While conferencing tools such as WebEx and Skype have been around for years, they were largely seen as a good-to-have option and were often dismissed as unwieldy. The pandemic, which forced people to work from their homes, has warmed companies up to their financial, health and environmental benefits.
Nick van der Kolk of Barcelona-based business travel platform TravelPerk feels people may be exaggerating the long-term impact of Zoom and co. on future business travel.
“The pandemic has shown how much we can do via video, but it’s also revealed to us all how important in-person interactions still are,” he told DW. COVID-19 “caused us to temporarily change our behavior but it hasn’t changed our fundamental need for social interactions, in business and our personal lives.”
He sees a strong revival for business travel over the next few years fueled by “Zoom fatigue.”
A McKinsey survey published in October showed that China saw a strong rebound in business travel once COVID-19 restrictions were lifted. Another survey by the German Travel Management Association (VDR) published earlier in the month showed that German businesses are waiting eagerly to restart business trips after a year without in-person meetings with clients and business partners. The survey found that 46% of firms see business travel as necessary.
The power of a handshake
While conferencing platforms might replicate much of the experience of face-to-face meetings, they have their limitations when it comes to networking, forging new partnerships, or repairing damaged relationships with clients.
Gates himself confessed in that online interview for New York Times DealBook that he hasn’t made new friends since the pandemic began.
“The fact that the software does not have any sort of serendipitous thing of people you run into after a meeting or a gathering. So, more could be done there,” he said. “There is something missing there.”
United Airlines CEO Scott Kirby also spoke of the challenges of virtual dealings during a Politico event in September.
“These may be a substitute for being there in person, but they are not the same,” he said. “At the beginning, people will try and stick to doing things virtually but the first time a business loses a sale to a competitor who showed up in person and who took the team for dinner and got to know them better would be the last time they would do that. They will get back on the road and double down on getting back on the road.”

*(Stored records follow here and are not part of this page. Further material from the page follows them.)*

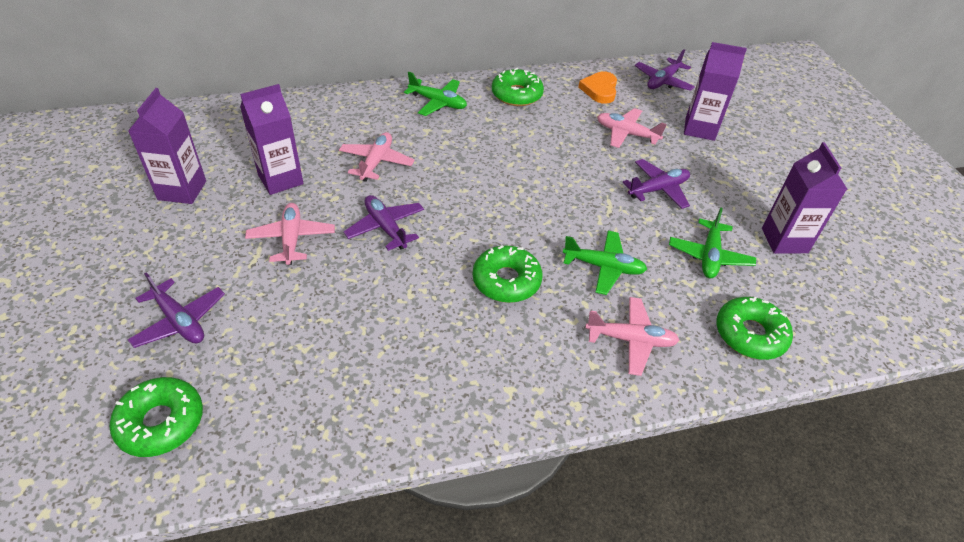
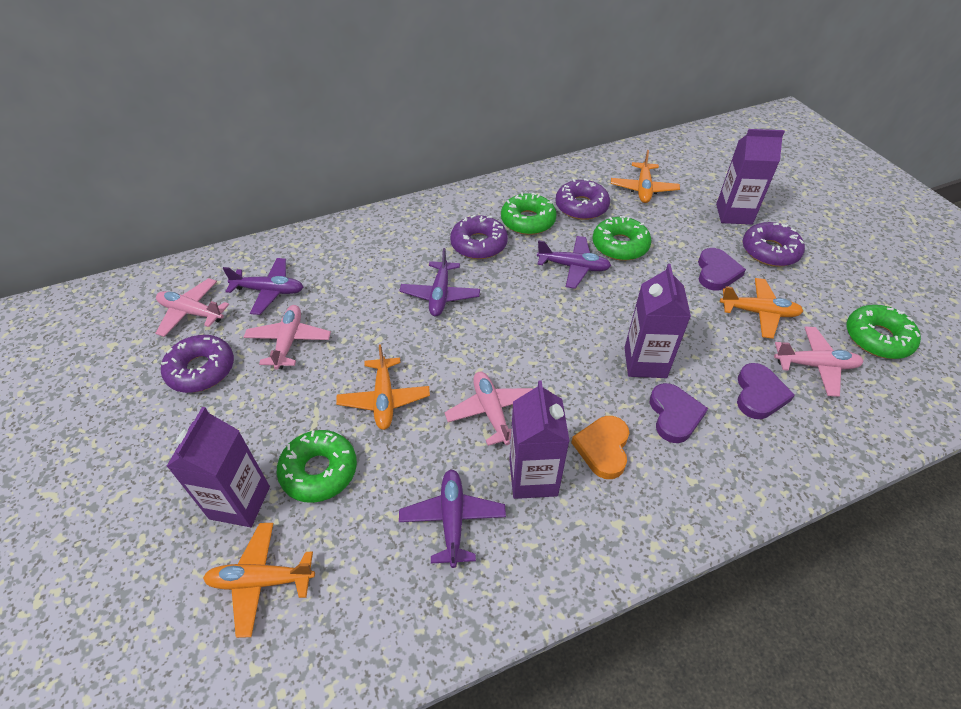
green plane: [404,72,467,116] [563,231,647,295] [669,207,756,278] = 3 -> none = 0
orange plane: none = 0 -> [203,523,315,638] [336,344,430,430] [611,150,680,203] [720,278,803,339] = 4
purple donut: none = 0 -> [161,335,234,393] [450,215,508,259] [555,179,610,220] [743,222,805,267] = 4
purple heart: none = 0 -> [650,383,708,443] [698,248,746,291] [737,363,795,419] = 3

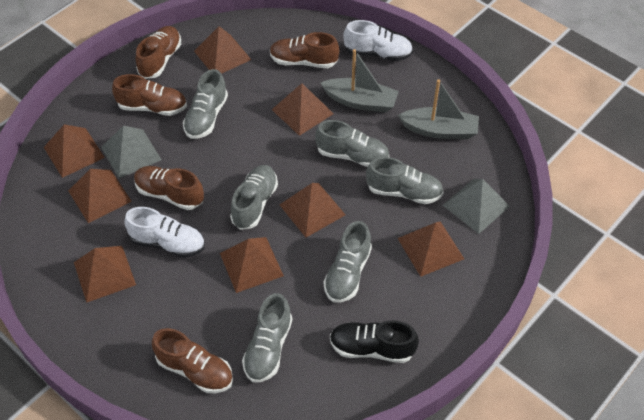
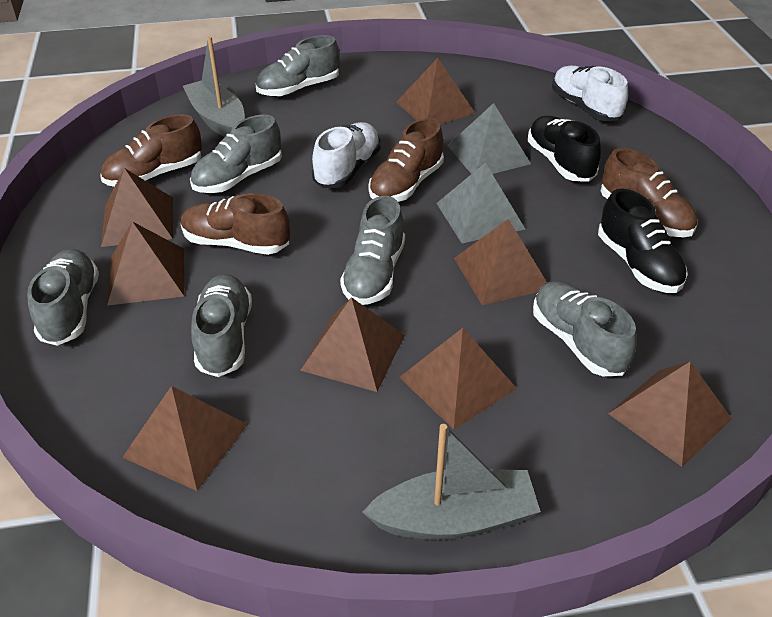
black shoe: [330,320,419,363] = 1 -> [527,116,601,182] [598,188,688,293] = 2
brown shoe: [112,74,187,116] [134,166,204,210] [136,26,181,79] [152,328,233,393] [270,32,339,68] = 5 -> [100,114,202,187] [181,193,290,255] [368,118,444,202] [601,148,697,237] = 4

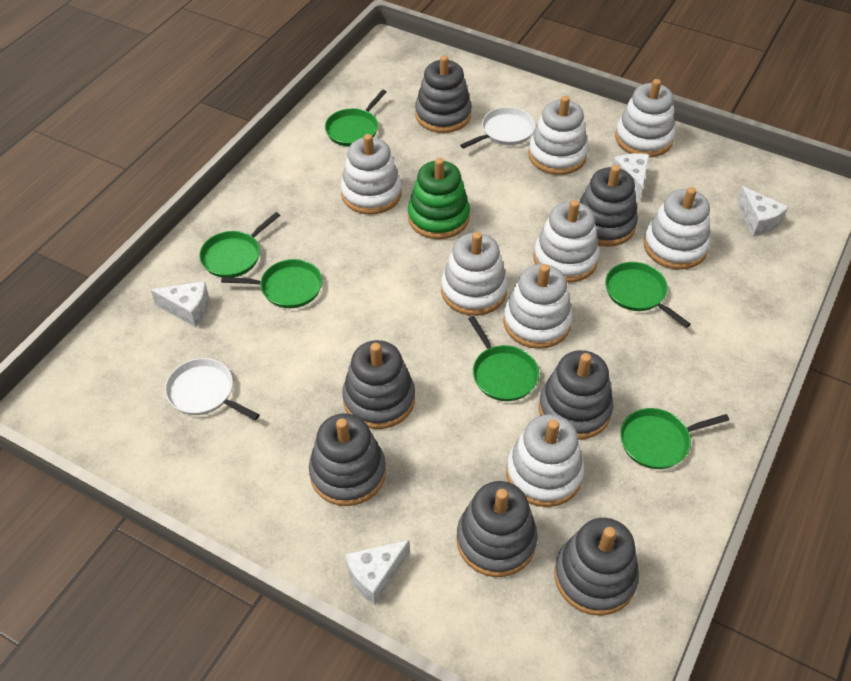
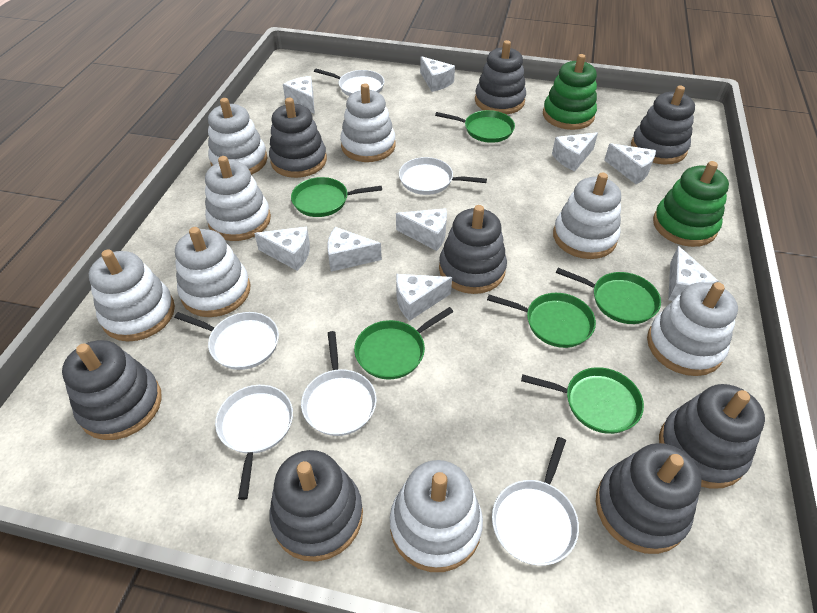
green stacking toy: [408,158,470,239] = 1 -> [543,54,597,130] [653,161,729,247] = 2
grey stacking toy: [309,413,386,506] [342,340,415,429] [415,55,472,133] [456,481,538,577] [539,350,613,440] [554,518,639,616] [579,165,638,247] = 7 -> [62,340,162,440] [269,98,327,178] [269,450,363,562] [439,205,507,294] [475,40,526,115] [596,443,701,554] [631,85,695,165] [659,384,765,489] = 8
white cheese: [151,281,209,327] [345,540,410,605] [612,153,649,202] [737,186,788,237] = 4 -> [254,227,310,271] [283,76,315,114] [327,227,382,272] [396,208,447,251] [396,274,452,321] [420,56,455,92] [552,132,598,171] [604,143,656,184] [668,246,718,301] = 9
white pan: [165,358,260,420] [460,107,535,149] = 2 -> [174,312,279,370] [215,385,293,500] [301,331,377,436] [314,68,384,96] [399,157,487,195] [492,437,579,566] = 6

Non-critical business travel
But not all business trips are meant to win over clients or repair relationships.
A recent study by Idea Works found that only 25% of all business air trips are undertaken to support sales and secure clients. Intra-company meetings account for 20% and those commuting to work by air for another 5%.

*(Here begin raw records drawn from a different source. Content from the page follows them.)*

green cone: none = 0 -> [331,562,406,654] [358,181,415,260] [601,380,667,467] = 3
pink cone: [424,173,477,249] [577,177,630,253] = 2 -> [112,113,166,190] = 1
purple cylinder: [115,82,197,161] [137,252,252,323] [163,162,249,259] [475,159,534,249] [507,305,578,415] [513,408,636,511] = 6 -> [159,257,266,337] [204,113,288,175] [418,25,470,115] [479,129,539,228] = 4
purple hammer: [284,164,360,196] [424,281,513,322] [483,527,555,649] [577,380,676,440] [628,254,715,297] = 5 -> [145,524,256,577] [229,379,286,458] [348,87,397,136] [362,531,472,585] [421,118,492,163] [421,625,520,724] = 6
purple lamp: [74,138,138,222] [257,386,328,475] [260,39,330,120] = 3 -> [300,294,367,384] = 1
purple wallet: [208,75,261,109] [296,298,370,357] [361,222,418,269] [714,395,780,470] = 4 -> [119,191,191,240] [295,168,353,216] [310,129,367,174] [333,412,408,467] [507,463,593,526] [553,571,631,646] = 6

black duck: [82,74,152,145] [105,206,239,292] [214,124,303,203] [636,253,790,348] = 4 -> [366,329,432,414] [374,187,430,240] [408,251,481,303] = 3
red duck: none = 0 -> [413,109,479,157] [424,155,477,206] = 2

“This category [Intra-company meetings] will be a strong candidate for cost savings and in-person activity will be condensed to fewer events,” the study found, adding that the need to travel to work will also “diminish in the era of remote working.”

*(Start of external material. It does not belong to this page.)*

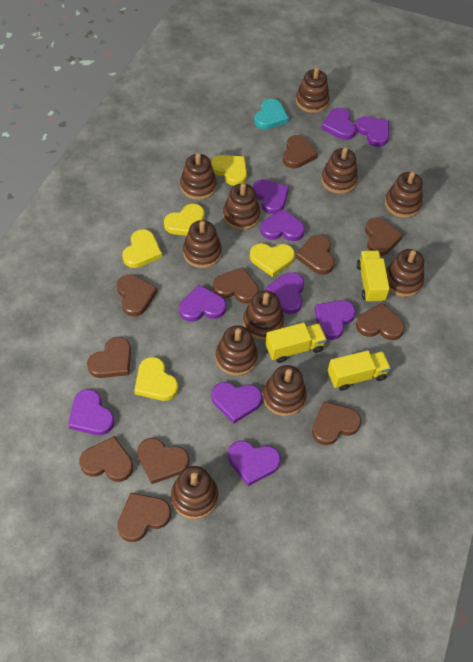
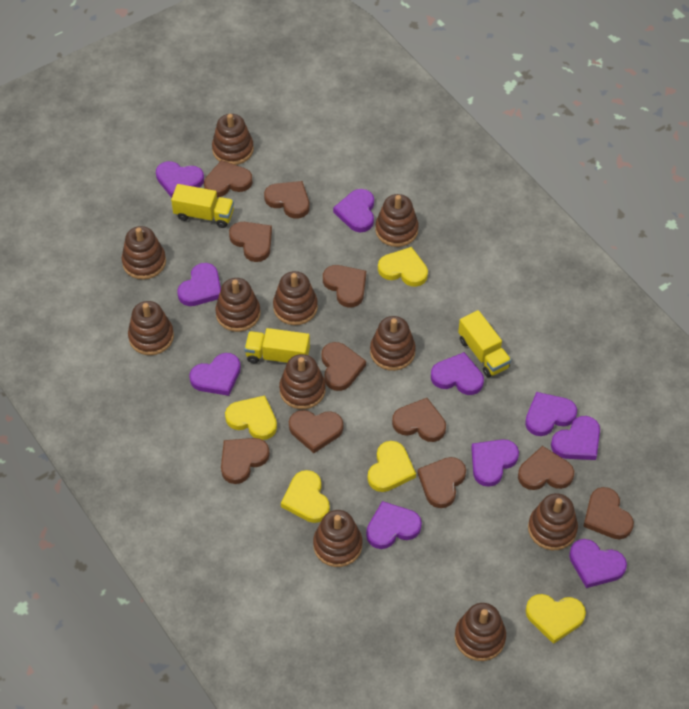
turquoise heart: [254,99,289,129] = 1 -> none = 0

The study concluded that between 19% and 36% of airline business travel would not return post the pandemic.
Wooing leisure travelers
The impact would be particularly pronounced for flag carriers such as British Airways and Lufthansa as they are more reliant on business travelers to make money. Business trips accounted for 45-50% of the German carrier’s revenue before the pandemic.
With the business travel business likely to shrink, these airlines could turn their focus on leisure routes and winning holidaymakers from lower-cost carriers. That wouldn’t be easy given budget airlines’ experience of making money from leisure customers and their lower-cost business model.
Lower-cost airlines “don’t have the expensive infrastructure in place to attract the higher fare paying corporate traveler,” Ben Baldanza, former CEO of US-based Spirit Airlines, wrote in a Forbes column. “Airlines that have built their company to attract corporate travelers often don’t realize how this effort affects every line of their P&L [Profit and Loss statement].”